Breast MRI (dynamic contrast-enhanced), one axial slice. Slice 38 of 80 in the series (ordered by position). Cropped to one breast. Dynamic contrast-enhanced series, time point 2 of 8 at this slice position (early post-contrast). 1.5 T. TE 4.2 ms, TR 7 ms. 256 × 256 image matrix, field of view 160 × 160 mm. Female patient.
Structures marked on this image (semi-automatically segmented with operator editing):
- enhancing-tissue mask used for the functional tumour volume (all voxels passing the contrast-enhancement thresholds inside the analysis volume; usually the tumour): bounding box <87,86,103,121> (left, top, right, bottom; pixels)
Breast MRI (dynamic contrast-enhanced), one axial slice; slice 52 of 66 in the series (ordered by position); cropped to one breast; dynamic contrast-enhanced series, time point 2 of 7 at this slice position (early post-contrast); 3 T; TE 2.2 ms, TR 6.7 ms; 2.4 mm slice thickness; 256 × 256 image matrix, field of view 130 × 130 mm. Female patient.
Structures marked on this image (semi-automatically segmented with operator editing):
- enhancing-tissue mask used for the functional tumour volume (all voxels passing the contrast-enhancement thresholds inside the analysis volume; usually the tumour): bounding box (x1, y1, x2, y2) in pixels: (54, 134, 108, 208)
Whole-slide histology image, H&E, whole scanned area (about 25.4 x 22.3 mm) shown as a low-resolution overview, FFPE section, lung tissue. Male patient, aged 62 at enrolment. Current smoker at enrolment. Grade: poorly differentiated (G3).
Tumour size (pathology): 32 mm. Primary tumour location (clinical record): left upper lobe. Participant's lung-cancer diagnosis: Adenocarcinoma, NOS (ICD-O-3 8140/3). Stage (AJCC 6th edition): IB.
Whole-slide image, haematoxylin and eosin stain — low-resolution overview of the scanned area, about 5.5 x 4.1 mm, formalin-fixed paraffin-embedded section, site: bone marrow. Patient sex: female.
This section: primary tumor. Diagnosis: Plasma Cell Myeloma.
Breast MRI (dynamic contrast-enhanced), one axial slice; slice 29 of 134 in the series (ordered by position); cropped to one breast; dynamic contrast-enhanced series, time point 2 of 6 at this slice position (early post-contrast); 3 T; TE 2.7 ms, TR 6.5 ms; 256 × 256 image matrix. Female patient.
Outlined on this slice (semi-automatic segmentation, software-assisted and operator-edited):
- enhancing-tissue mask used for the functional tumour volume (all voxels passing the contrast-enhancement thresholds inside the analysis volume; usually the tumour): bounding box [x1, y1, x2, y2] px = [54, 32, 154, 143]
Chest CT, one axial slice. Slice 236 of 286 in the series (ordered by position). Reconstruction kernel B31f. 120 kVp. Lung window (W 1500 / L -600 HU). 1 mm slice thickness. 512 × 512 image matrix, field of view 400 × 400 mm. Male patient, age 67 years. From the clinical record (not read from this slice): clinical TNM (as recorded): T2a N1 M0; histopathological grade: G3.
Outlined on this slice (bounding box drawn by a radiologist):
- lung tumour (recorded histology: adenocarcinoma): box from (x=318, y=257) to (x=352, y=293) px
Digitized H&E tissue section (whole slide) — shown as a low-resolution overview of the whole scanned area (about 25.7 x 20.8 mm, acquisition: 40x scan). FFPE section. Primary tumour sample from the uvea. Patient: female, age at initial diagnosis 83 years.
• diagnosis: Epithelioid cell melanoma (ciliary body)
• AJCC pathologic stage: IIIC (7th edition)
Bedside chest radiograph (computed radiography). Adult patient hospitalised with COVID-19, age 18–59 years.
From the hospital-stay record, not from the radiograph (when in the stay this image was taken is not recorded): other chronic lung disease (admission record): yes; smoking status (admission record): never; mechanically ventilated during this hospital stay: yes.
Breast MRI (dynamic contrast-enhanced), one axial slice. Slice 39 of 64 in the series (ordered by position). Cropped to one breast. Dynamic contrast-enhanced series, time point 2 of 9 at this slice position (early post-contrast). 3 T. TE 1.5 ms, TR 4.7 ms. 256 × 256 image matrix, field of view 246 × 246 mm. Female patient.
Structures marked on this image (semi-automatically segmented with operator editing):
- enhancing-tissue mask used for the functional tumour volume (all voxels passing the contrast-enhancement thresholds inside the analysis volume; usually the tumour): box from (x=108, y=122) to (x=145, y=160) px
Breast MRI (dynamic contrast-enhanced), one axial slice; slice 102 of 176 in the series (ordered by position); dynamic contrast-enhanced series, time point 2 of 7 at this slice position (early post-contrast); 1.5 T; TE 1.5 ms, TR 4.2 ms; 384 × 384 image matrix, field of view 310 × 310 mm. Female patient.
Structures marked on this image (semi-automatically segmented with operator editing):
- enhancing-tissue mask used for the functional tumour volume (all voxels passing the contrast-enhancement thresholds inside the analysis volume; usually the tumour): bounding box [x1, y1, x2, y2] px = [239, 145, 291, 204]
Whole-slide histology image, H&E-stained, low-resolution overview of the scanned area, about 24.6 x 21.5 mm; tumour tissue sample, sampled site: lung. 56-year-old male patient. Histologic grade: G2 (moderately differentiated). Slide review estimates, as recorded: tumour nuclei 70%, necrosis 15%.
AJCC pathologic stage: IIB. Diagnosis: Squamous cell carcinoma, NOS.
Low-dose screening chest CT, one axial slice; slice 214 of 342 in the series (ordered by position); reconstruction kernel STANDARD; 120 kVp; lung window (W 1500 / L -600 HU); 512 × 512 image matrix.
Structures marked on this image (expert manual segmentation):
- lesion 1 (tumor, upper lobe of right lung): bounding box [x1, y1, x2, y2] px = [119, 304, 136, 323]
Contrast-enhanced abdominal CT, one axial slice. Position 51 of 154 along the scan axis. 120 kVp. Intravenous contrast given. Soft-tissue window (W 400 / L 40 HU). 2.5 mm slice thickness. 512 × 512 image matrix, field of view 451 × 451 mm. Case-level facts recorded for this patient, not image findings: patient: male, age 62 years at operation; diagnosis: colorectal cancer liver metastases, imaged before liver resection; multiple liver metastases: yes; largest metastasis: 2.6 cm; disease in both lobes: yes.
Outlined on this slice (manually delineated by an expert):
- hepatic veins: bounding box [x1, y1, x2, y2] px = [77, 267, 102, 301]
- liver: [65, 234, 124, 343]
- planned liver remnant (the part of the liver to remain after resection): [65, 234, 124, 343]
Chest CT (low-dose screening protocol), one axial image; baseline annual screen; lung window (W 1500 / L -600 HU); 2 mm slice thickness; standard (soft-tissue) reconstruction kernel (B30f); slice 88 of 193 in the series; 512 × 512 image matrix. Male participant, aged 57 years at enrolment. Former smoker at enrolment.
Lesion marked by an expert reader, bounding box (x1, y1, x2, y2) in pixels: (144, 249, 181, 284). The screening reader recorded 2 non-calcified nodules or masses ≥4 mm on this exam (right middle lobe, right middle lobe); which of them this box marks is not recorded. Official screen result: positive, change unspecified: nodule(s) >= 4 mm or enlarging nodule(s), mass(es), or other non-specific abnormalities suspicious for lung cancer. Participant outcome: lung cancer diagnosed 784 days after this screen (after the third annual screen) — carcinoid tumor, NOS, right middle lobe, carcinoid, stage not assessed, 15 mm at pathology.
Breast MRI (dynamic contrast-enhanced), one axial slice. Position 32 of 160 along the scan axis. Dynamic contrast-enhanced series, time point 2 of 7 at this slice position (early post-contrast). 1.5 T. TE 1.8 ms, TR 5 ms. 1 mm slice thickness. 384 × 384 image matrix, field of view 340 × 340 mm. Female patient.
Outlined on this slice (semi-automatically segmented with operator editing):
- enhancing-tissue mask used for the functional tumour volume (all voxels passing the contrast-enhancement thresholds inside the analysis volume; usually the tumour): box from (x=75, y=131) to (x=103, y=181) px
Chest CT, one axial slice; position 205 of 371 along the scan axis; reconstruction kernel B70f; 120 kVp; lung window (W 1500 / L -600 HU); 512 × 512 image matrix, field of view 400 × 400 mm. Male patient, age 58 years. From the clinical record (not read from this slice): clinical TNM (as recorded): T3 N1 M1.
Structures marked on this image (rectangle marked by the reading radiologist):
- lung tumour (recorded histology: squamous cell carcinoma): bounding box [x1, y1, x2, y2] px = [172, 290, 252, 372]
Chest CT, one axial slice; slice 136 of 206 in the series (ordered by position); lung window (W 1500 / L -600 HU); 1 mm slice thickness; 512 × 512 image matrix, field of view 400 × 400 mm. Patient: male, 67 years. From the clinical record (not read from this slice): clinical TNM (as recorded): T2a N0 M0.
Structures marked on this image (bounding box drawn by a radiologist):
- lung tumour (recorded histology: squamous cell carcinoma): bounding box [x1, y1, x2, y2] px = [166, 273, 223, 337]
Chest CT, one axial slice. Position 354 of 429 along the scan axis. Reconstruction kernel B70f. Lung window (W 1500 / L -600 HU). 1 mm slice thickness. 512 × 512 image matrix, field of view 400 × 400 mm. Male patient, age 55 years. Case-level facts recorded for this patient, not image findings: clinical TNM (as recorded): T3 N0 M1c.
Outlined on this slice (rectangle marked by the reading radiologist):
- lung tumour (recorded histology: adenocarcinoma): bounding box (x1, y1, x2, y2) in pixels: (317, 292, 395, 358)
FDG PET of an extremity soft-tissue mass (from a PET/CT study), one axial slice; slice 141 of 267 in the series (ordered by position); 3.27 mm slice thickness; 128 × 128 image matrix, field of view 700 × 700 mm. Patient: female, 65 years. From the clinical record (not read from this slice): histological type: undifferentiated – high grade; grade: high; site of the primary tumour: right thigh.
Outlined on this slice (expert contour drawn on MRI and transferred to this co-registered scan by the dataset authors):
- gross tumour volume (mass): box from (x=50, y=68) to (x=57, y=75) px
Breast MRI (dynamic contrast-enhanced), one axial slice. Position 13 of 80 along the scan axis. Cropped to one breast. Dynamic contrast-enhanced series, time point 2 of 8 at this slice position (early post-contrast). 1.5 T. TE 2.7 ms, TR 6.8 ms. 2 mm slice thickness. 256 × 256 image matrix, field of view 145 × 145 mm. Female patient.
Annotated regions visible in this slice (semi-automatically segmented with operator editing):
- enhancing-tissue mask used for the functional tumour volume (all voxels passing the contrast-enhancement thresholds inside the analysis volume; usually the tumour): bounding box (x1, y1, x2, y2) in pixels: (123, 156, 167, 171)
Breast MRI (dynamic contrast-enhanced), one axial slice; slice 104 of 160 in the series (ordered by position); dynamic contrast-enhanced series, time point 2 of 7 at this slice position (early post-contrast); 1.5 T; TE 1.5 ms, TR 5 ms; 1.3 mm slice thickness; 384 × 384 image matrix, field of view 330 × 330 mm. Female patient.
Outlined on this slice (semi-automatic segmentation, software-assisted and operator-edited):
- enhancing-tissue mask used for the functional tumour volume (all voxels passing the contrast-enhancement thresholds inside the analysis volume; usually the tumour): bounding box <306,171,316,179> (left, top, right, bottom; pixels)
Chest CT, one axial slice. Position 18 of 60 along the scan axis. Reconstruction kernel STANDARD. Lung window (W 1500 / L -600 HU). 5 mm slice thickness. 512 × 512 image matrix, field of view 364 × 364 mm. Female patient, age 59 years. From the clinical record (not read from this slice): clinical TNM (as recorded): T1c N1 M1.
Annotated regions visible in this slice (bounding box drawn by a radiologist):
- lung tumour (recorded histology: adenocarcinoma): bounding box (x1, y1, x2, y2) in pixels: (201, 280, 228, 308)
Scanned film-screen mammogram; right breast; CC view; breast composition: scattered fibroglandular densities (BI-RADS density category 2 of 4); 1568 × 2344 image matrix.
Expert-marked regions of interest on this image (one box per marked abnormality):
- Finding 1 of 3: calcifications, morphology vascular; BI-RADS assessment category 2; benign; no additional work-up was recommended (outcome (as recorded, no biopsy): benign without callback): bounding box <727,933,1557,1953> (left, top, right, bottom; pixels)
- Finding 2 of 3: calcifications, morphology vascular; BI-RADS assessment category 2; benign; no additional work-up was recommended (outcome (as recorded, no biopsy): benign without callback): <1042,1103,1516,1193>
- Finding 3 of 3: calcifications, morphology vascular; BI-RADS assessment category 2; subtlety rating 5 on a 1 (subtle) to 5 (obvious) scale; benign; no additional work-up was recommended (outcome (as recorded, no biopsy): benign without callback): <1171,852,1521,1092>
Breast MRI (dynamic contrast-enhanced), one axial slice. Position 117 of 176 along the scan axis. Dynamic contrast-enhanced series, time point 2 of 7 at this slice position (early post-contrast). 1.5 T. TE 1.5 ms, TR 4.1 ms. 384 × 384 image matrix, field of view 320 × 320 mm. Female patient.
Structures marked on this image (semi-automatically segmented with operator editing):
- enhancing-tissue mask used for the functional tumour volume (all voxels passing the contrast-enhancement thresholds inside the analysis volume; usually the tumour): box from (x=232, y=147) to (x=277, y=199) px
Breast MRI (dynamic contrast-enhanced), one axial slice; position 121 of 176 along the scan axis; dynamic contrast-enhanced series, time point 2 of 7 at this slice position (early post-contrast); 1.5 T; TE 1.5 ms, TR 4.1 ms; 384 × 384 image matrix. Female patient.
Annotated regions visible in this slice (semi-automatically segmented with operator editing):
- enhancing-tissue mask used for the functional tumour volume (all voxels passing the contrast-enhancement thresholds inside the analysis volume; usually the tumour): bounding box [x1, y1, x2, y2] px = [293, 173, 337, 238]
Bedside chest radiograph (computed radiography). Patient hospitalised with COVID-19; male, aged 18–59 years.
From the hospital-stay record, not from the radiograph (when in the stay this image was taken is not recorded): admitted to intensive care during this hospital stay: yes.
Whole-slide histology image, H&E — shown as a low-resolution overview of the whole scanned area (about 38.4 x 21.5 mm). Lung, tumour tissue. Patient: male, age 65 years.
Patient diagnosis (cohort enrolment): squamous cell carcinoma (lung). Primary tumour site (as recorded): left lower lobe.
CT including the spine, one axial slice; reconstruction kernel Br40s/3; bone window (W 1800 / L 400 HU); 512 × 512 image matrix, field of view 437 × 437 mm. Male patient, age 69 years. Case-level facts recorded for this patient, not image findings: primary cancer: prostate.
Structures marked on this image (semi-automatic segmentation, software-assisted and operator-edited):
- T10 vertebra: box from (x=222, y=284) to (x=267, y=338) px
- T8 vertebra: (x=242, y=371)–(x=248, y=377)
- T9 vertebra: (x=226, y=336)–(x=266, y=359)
════════════════════
Across the listing above, state how many lines include the word "edition", with nothing but the number in reply.

2